If there’s one mantra that you’ll hear from the real estate community, it’s that “Real Estate is local.” We don’t want you looking at what’s going on in California and Arizona and extrapolating that the same behavior is happening in your market. Because most likely, it’s not. Each market reacts differently based on the local economy, housing stock, demographics, and a host of other factors. Unfortunately, I believe there is another equally important phenomenon that occurs in real estate, but I don’t think it’s talked about much, and I believe it should be. It’s what I like to call “independent situations.” Technically, independent events.
What exactly are independent situations? Well, independent situations in real estate are exemplified when, during the same week and in the same town, I have a buyer sign a purchase contract on a property for 88% of the list price and another buyer get into a multiple offer situation. It really makes people scratch their heads.

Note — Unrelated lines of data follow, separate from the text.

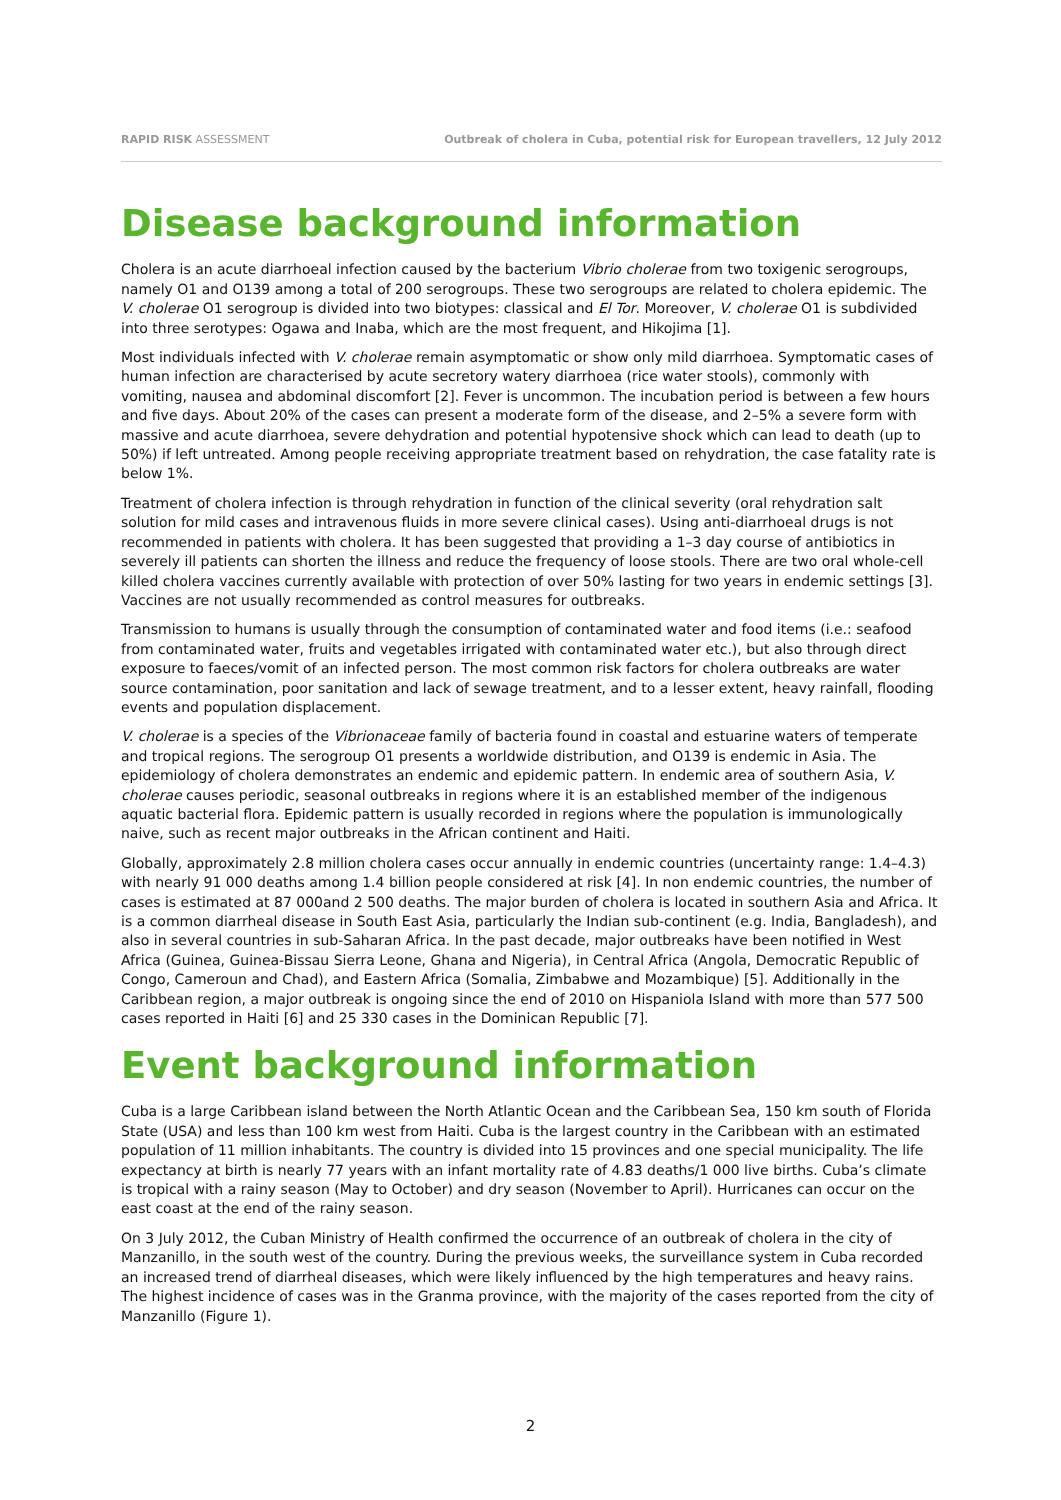RAPID RISK ASSESSMENT Outbreak of cholera in Cuba, potential risk for European travellers, 12 July 2012
Disease background information
Cholera is an acute diarrhoeal infection caused by the bacterium Vibrio cholerae from two toxigenic serogroups, namely O1 and O139 among a total of 200 serogroups. These two serogroups are related to cholera epidemic. The V. cholerae O1 serogroup is divided into two biotypes: classical and El Tor. Moreover, V. cholerae O1 is subdivided into three serotypes: Ogawa and Inaba, which are the most frequent, and Hikojima [1].
Most individuals infected with V. cholerae remain asymptomatic or show only mild diarrhoea. Symptomatic cases of human infection are characterised by acute secretory watery diarrhoea (rice water stools), commonly with vomiting, nausea and abdominal discomfort [2]. Fever is uncommon. The incubation period is between a few hours and five days. About 20% of the cases can present a moderate form of the disease, and 2–5% a severe form with massive and acute diarrhoea, severe dehydration and potential hypotensive shock which can lead to death (up to 50%) if left untreated. Among people receiving appropriate treatment based on rehydration, the case fatality rate is below 1%.
Treatment of cholera infection is through rehydration in function of the clinical severity (oral rehydration salt solution for mild cases and intravenous fluids in more severe clinical cases). Using anti-diarrhoeal drugs is not recommended in patients with cholera. It has been suggested that providing a 1–3 day course of antibiotics in severely ill patients can shorten the illness and reduce the frequency of loose stools. There are two oral whole-cell killed cholera vaccines currently available with protection of over 50% lasting for two years in endemic settings [3]. Vaccines are not usually recommended as control measures for outbreaks.
Transmission to humans is usually through the consumption of contaminated water and food items (i.e.: seafood from contaminated water, fruits and vegetables irrigated with contaminated water etc.), but also through direct exposure to faeces/vomit of an infected person. The most common risk factors for cholera outbreaks are water source contamination, poor sanitation and lack of sewage treatment, and to a lesser extent, heavy rainfall, flooding events and population displacement.
V. cholerae is a species of the Vibrionaceae family of bacteria found in coastal and estuarine waters of temperate and tropical regions. The serogroup O1 presents a worldwide distribution, and O139 is endemic in Asia. The epidemiology of cholera demonstrates an endemic and epidemic pattern. In endemic area of southern Asia, V. cholerae causes periodic, seasonal outbreaks in regions where it is an established member of the indigenous aquatic bacterial flora. Epidemic pattern is usually recorded in regions where the population is immunologically naive, such as recent major outbreaks in the African continent and Haiti.
Globally, approximately 2.8 million cholera cases occur annually in endemic countries (uncertainty range: 1.4–4.3) with nearly 91 000 deaths among 1.4 billion people considered at risk [4]. In non endemic countries, the number of cases is estimated at 87 000and 2 500 deaths. The major burden of cholera is located in southern Asia and Africa. It is a common diarrheal disease in South East Asia, particularly the Indian sub-continent (e.g. India, Bangladesh), and also in several countries in sub-Saharan Africa. In the past decade, major outbreaks have been notified in West Africa (Guinea, Guinea-Bissau Sierra Leone, Ghana and Nigeria), in Central Africa (Angola, Democratic Republic of Congo, Cameroun and Chad), and Eastern Africa (Somalia, Zimbabwe and Mozambique) [5]. Additionally in the Caribbean region, a major outbreak is ongoing since the end of 2010 on Hispaniola Island with more than 577 500 cases reported in Haiti [6] and 25 330 cases in the Dominican Republic [7].
Event background information
Cuba is a large Caribbean island between the North Atlantic Ocean and the Caribbean Sea, 150 km south of Florida State (USA) and less than 100 km west from Haiti. Cuba is the largest country in the Caribbean with an estimated population of 11 million inhabitants. The country is divided into 15 provinces and one special municipality. The life expectancy at birth is nearly 77 years with an infant mortality rate of 4.83 deaths/1 000 live births. Cuba’s climate is tropical with a rainy season (May to October) and dry season (November to April). Hurricanes can occur on the east coast at the end of the rainy season.
On 3 July 2012, the Cuban Ministry of Health confirmed the occurrence of an outbreak of cholera in the city of Manzanillo, in the south west of the country. During the previous weeks, the surveillance system in Cuba recorded an increased trend of diarrheal diseases, which were likely influenced by the high temperatures and heavy rains. The highest incidence of cases was in the Granma province, with the majority of the cases reported from the city of Manzanillo (Figure 1).
2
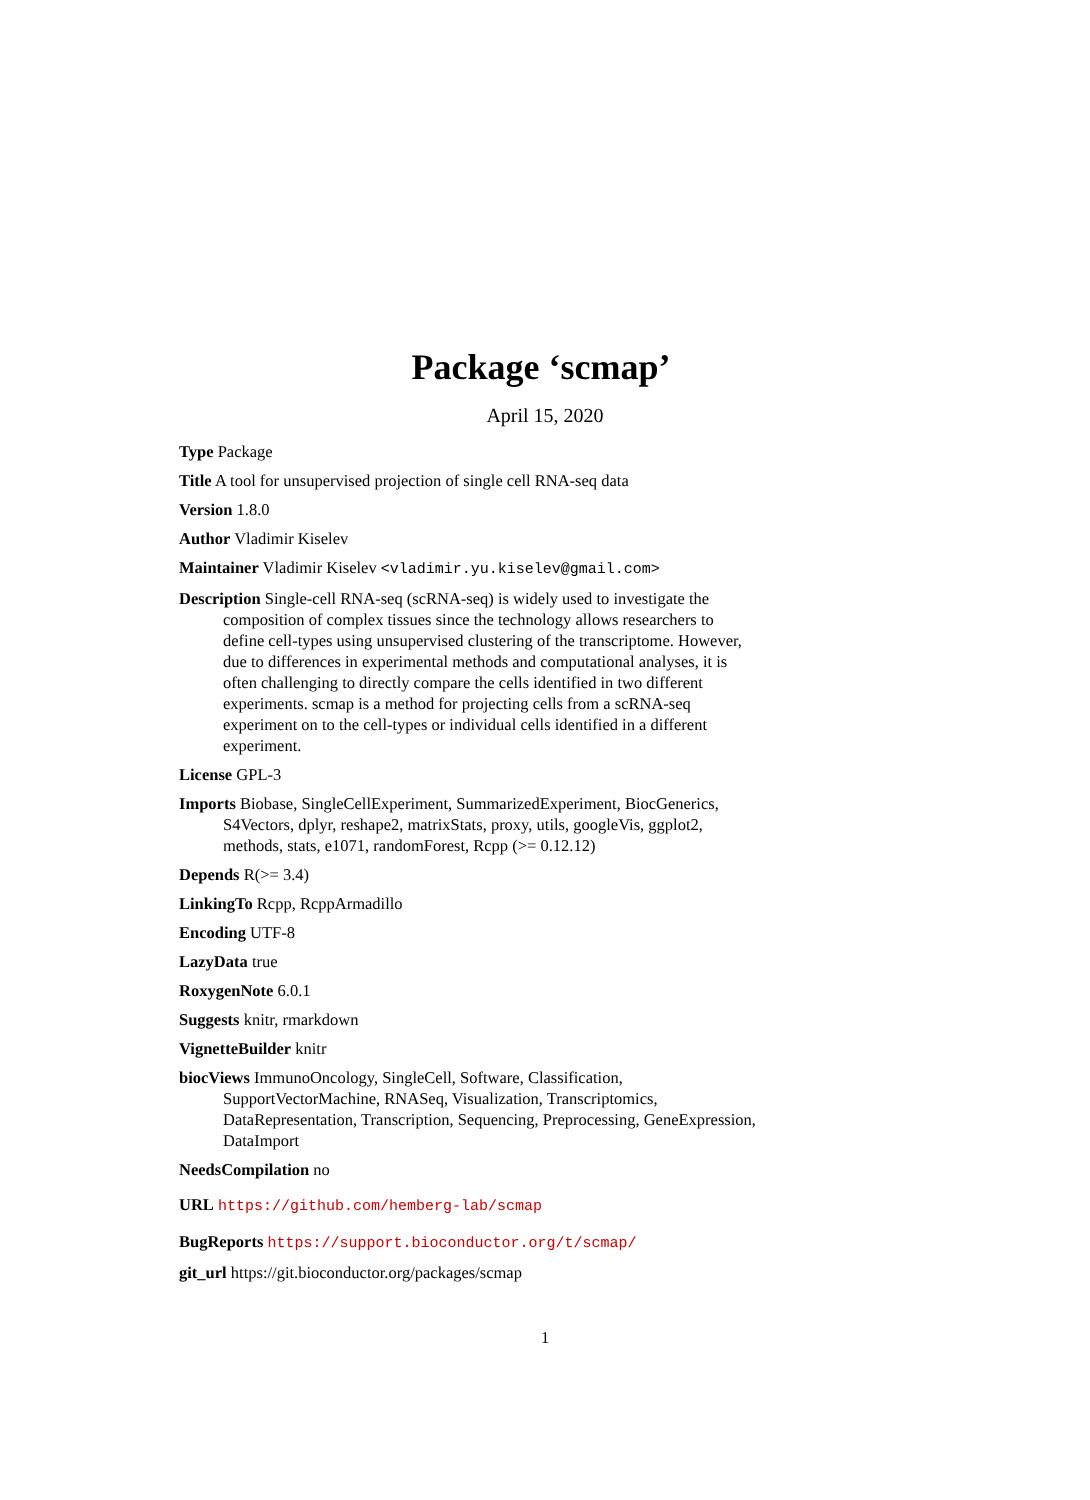Package ‘scmap’
April 15, 2020
Type Package
Title A tool for unsupervised projection of single cell RNA-seq data
Version 1.8.0
Author Vladimir Kiselev
Maintainer Vladimir Kiselev <vladimir.yu.kiselev@gmail.com>
Description Single-cell RNA-seq (scRNA-seq) is widely used to investigate the composition of complex tissues since the technology allows researchers to define cell-types using unsupervised clustering of the transcriptome. However, due to differences in experimental methods and computational analyses, it is often challenging to directly compare the cells identified in two different experiments. scmap is a method for projecting cells from a scRNA-seq experiment on to the cell-types or individual cells identified in a different experiment.
License GPL-3
Imports Biobase, SingleCellExperiment, SummarizedExperiment, BiocGenerics, S4Vectors, dplyr, reshape2, matrixStats, proxy, utils, googleVis, ggplot2, methods, stats, e1071, randomForest, Rcpp (>= 0.12.12)
Depends R(>= 3.4)
LinkingTo Rcpp, RcppArmadillo
Encoding UTF-8
LazyData true
RoxygenNote 6.0.1
Suggests knitr, rmarkdown
VignetteBuilder knitr
biocViews ImmunoOncology, SingleCell, Software, Classification, SupportVectorMachine, RNASeq, Visualization, Transcriptomics, DataRepresentation, Transcription, Sequencing, Preprocessing, GeneExpression, DataImport
NeedsCompilation no
URL https://github.com/hemberg-lab/scmap
BugReports https://support.bioconductor.org/t/scmap/
git_url https://git.bioconductor.org/packages/scmap
1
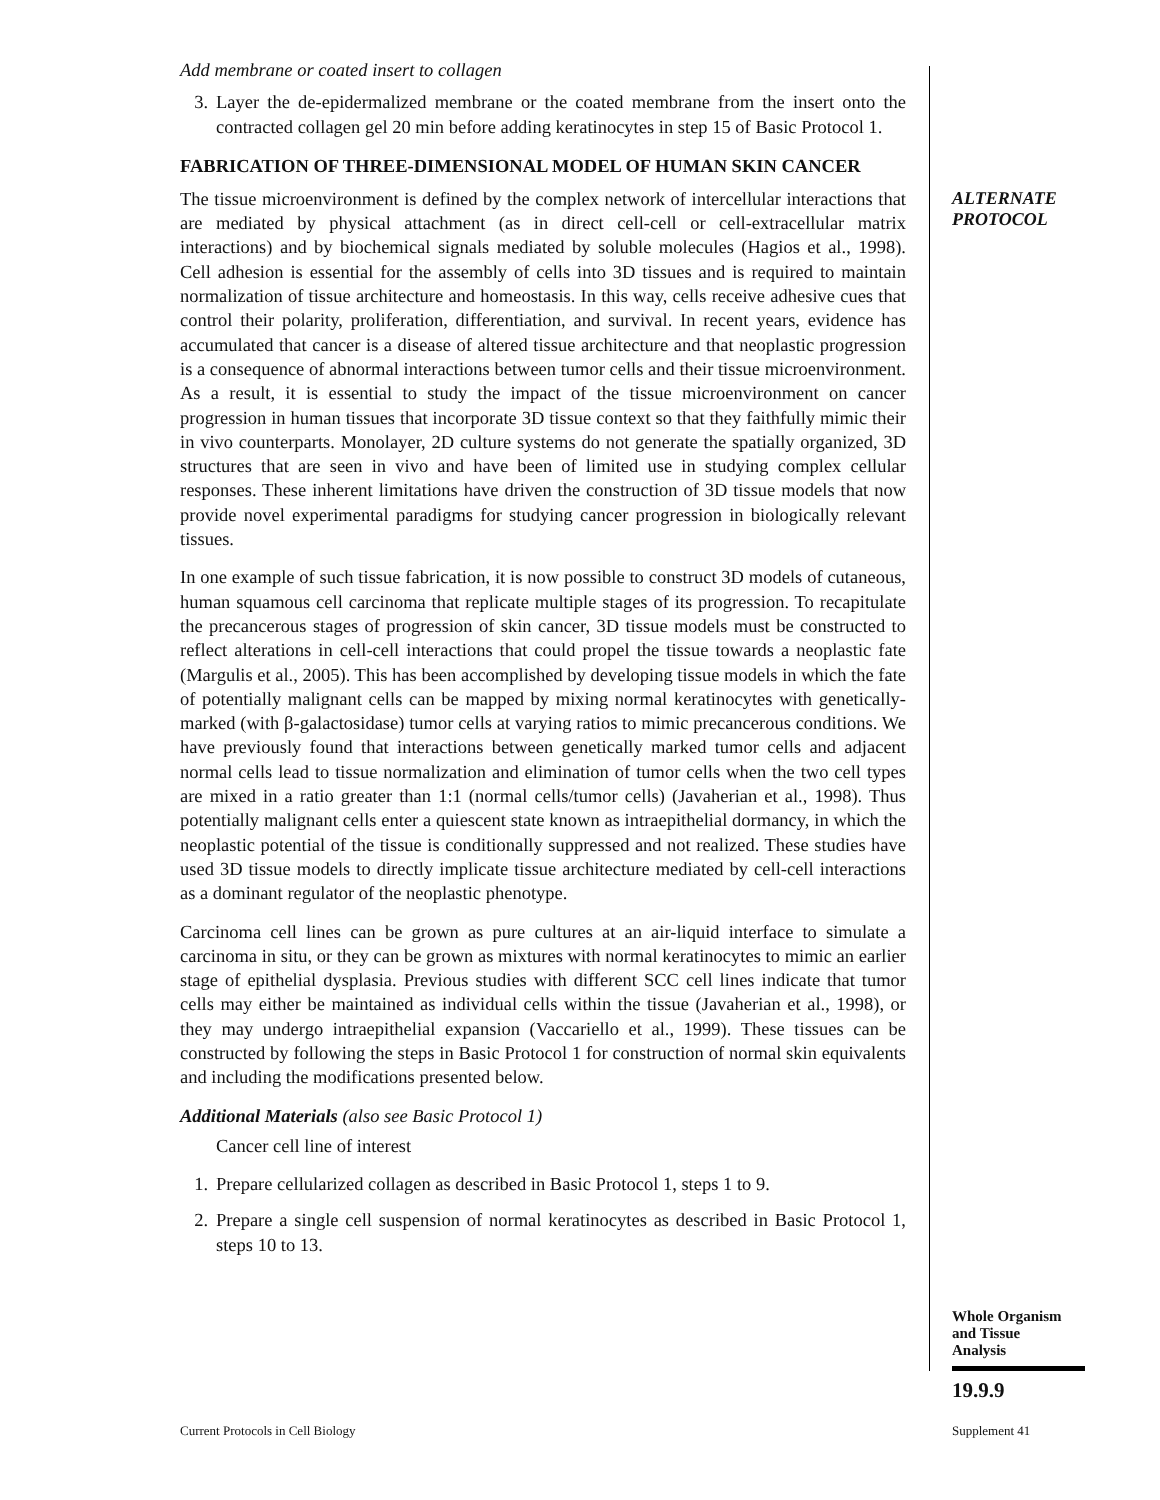Add membrane or coated insert to collagen
3. Layer the de-epidermalized membrane or the coated membrane from the insert onto the contracted collagen gel 20 min before adding keratinocytes in step 15 of Basic Protocol 1.
FABRICATION OF THREE-DIMENSIONAL MODEL OF HUMAN SKIN CANCER
The tissue microenvironment is defined by the complex network of intercellular interactions that are mediated by physical attachment (as in direct cell-cell or cell-extracellular matrix interactions) and by biochemical signals mediated by soluble molecules (Hagios et al., 1998). Cell adhesion is essential for the assembly of cells into 3D tissues and is required to maintain normalization of tissue architecture and homeostasis. In this way, cells receive adhesive cues that control their polarity, proliferation, differentiation, and survival. In recent years, evidence has accumulated that cancer is a disease of altered tissue architecture and that neoplastic progression is a consequence of abnormal interactions between tumor cells and their tissue microenvironment. As a result, it is essential to study the impact of the tissue microenvironment on cancer progression in human tissues that incorporate 3D tissue context so that they faithfully mimic their in vivo counterparts. Monolayer, 2D culture systems do not generate the spatially organized, 3D structures that are seen in vivo and have been of limited use in studying complex cellular responses. These inherent limitations have driven the construction of 3D tissue models that now provide novel experimental paradigms for studying cancer progression in biologically relevant tissues.
In one example of such tissue fabrication, it is now possible to construct 3D models of cutaneous, human squamous cell carcinoma that replicate multiple stages of its progression. To recapitulate the precancerous stages of progression of skin cancer, 3D tissue models must be constructed to reflect alterations in cell-cell interactions that could propel the tissue towards a neoplastic fate (Margulis et al., 2005). This has been accomplished by developing tissue models in which the fate of potentially malignant cells can be mapped by mixing normal keratinocytes with genetically-marked (with β-galactosidase) tumor cells at varying ratios to mimic precancerous conditions. We have previously found that interactions between genetically marked tumor cells and adjacent normal cells lead to tissue normalization and elimination of tumor cells when the two cell types are mixed in a ratio greater than 1:1 (normal cells/tumor cells) (Javaherian et al., 1998). Thus potentially malignant cells enter a quiescent state known as intraepithelial dormancy, in which the neoplastic potential of the tissue is conditionally suppressed and not realized. These studies have used 3D tissue models to directly implicate tissue architecture mediated by cell-cell interactions as a dominant regulator of the neoplastic phenotype.
Carcinoma cell lines can be grown as pure cultures at an air-liquid interface to simulate a carcinoma in situ, or they can be grown as mixtures with normal keratinocytes to mimic an earlier stage of epithelial dysplasia. Previous studies with different SCC cell lines indicate that tumor cells may either be maintained as individual cells within the tissue (Javaherian et al., 1998), or they may undergo intraepithelial expansion (Vaccariello et al., 1999). These tissues can be constructed by following the steps in Basic Protocol 1 for construction of normal skin equivalents and including the modifications presented below.
Additional Materials (also see Basic Protocol 1)
Cancer cell line of interest
1. Prepare cellularized collagen as described in Basic Protocol 1, steps 1 to 9.
2. Prepare a single cell suspension of normal keratinocytes as described in Basic Protocol 1, steps 10 to 13.
ALTERNATE
PROTOCOL
Whole Organism
and Tissue
Analysis
19.9.9
Current Protocols in Cell Biology
Supplement 41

Another example. You hear your co-worker bragging about a super deal that they got on a property and you’re wondering why the sellers you’re dealing with just aren’t giving in on their price. It could be because the sellers your co-worker was negotiating with had their house for sale for a year and a half. You’re putting offers in on newly listed properties and trying a low ball strategy.
I like to advise my buyers that putting an offer in on any property is going to be an independent event. How these specific sellers react will be different than another seller on a different house. No two situations will be the same. So if they’re hearing real estate stories from friends, family, and co-workers, they need to realize that those were independent occurrences as well.
As a buyer, just focus on the property you’re interested in. Block out all of the examples about “fabulous deals” you’ve heard about from outside parties. Look at the relevant information related to that specific property; days on market, other competing homes in the price point, condition, location, etc. Listen to your agent’s advice, given the data provided and the other houses you’ve seen. And just realize, if this property doesn’t work out, there’s another one out there and it will be a different scenario than this one.